Abstract

Tissue engineering aims to regenerate, repair or replace organs or defective tissues. This tissue regeneration often occurs in a bioreactor. Important challenges in tissue engineering include ensuring adequate nutrient supply, maintaining the desired cell distribution and achieving sufficiently high cell yield. To put laboratory experiments into a theoretical framework, mathematical modelling of the physical and biochemical processes involved in tissue growth is a useful tool. In this work, we derive and solve a model for a cell-seeded porous scaffold placed in a perfusion bioreactor in which fluid delivers nutrients to the cells. The model describes the key features, including fluid flow, nutrient delivery, cell proliferation and consequent variation of scaffold porosity. Fluid flow through the porous scaffold is modelled by Darcy's law, and nutrient delivery is described by a reaction-advection-diffusion equation. A reaction-diffusion equation describes the evolution of cell density, in which cell proliferation is modelled via logistic growth and cell spreading via non-linear diffusion, which depends on cell density.
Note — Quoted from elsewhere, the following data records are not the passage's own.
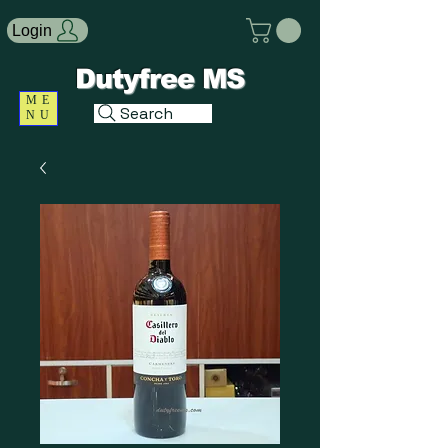
Login
Dutyfree MS
ME
Search
NU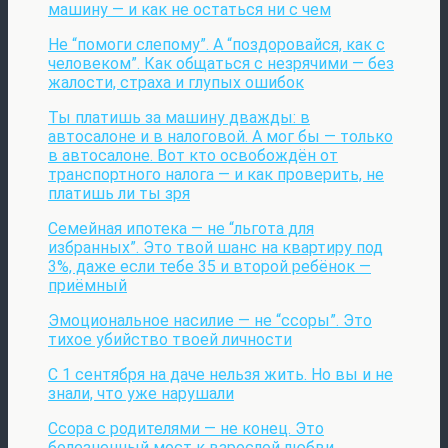
машину — и как не остаться ни с чем
Не “помоги слепому”. А “поздоровайся, как с
человеком”. Как общаться с незрячими — без
жалости, страха и глупых ошибок
Ты платишь за машину дважды: в
автосалоне и в налоговой. А мог бы — только
в автосалоне. Вот кто освобождён от
транспортного налога — и как проверить, не
платишь ли ты зря
Семейная ипотека — не “льгота для
избранных”. Это твой шанс на квартиру под
3%, даже если тебе 35 и второй ребёнок —
приёмный
Эмоциональное насилие — не “ссоры”. Это
тихое убийство твоей личности
С 1 сентября на даче нельзя жить. Но вы и не
знали, что уже нарушали
Ссора с родителями — не конец. Это
болезненный мост к взрослой любви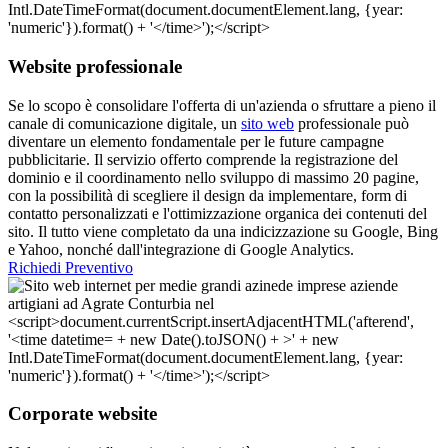
Website professionale
Se lo scopo è consolidare l'offerta di un'azienda o sfruttare a pieno il
canale di comunicazione digitale, un
sito web
professionale può
diventare un elemento fondamentale per le future campagne
pubblicitarie. Il servizio offerto comprende la registrazione del
dominio e il coordinamento nello sviluppo di massimo 20 pagine,
con la possibilità di scegliere il design da implementare, form di
contatto personalizzati e l'ottimizzazione organica dei contenuti del
sito. Il tutto viene completato da una indicizzazione su Google, Bing
e Yahoo, nonché dall'integrazione di Google Analytics.
Richiedi Preventivo
Corporate website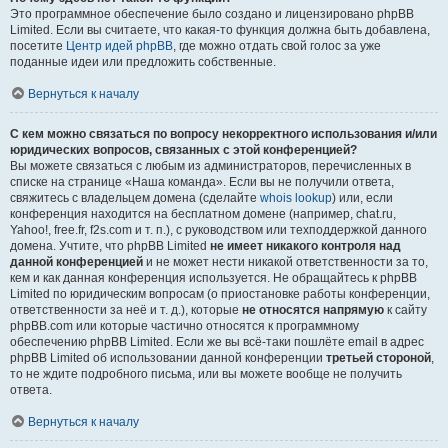
Это программное обеспечение было создано и лицензировано phpBB
Limited. Если вы считаете, что какая-то функция должна быть добавлена,
посетите
Центр идей phpBB
, где можно отдать свой голос за уже
поданные идеи или предложить собственные.
Вернуться к началу
С кем можно связаться по вопросу некорректного использования и/или
юридических вопросов, связанных с этой конференцией?
Вы можете связаться с любым из администраторов, перечисленных в
списке на странице «Наша команда». Если вы не получили ответа,
свяжитесь с владельцем домена (сделайте
whois lookup
) или, если
конференция находится на бесплатном домене (например, chat.ru,
Yahoo!, free.fr, f2s.com и т. п.), с руководством или техподдержкой данного
домена. Учтите, что phpBB Limited
не имеет никакого контроля над
данной конференцией
и не может нести никакой ответственности за то,
кем и как данная конференция используется. Не обращайтесь к phpBB
Limited по юридическим вопросам (о приостановке работы конференции,
ответственности за неё и т. д.), которые
не относятся напрямую
к сайту
phpBB.com или которые частично относятся к программному
обеспечению phpBB Limited. Если же вы всё-таки пошлёте email в адрес
phpBB Limited об использовании данной конференции
третьей стороной
,
то не ждите подробного письма, или вы можете вообще не получить
ответа.
Вернуться к началу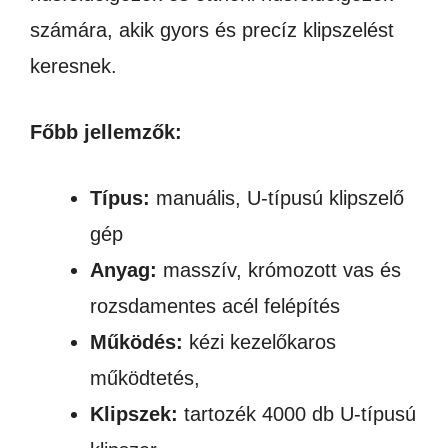
számára, akik gyors és precíz klipszelést
keresnek.
Főbb jellemzők:
Típus:
manuális, U-típusú klipszelő
gép
Anyag:
masszív, krómozott vas és
rozsdamentes acél felépítés
Működés:
kézi kezelőkaros
működtetés,
Klipszek:
tartozék 4000 db U-típusú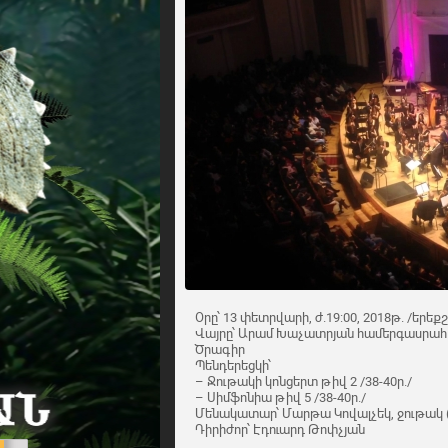
Օրը՝ 13 փետրվարի, ժ.19:00, 2018թ. /երե
Վայրը՝ Արամ Խաչատրյան համերգասրահ
Ծրագիր
Պենդերեցկի՝
– Ջութակի կոնցերտ թիվ 2 /38-40ր./
– Սիմֆոնիա թիվ 5 /38-40ր./
Մենակատար՝ Մարթա Կովալչեկ, ջութակ 
Դիրիժոր՝ Էդուարդ Թոփչյան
The effect of shear stress on nutrient consumption and cell proliferation is also included in the model. COMSOL (a commercial finite element solver) is used to solve the model numerically. The results reveal the dependence of the cell distribution and total cell yield on the initial cell density and scaffold porosity. We suggest various seeding strategies and scaffold designs to improve the cell distribution and total cell yield in the engineered tissue construct.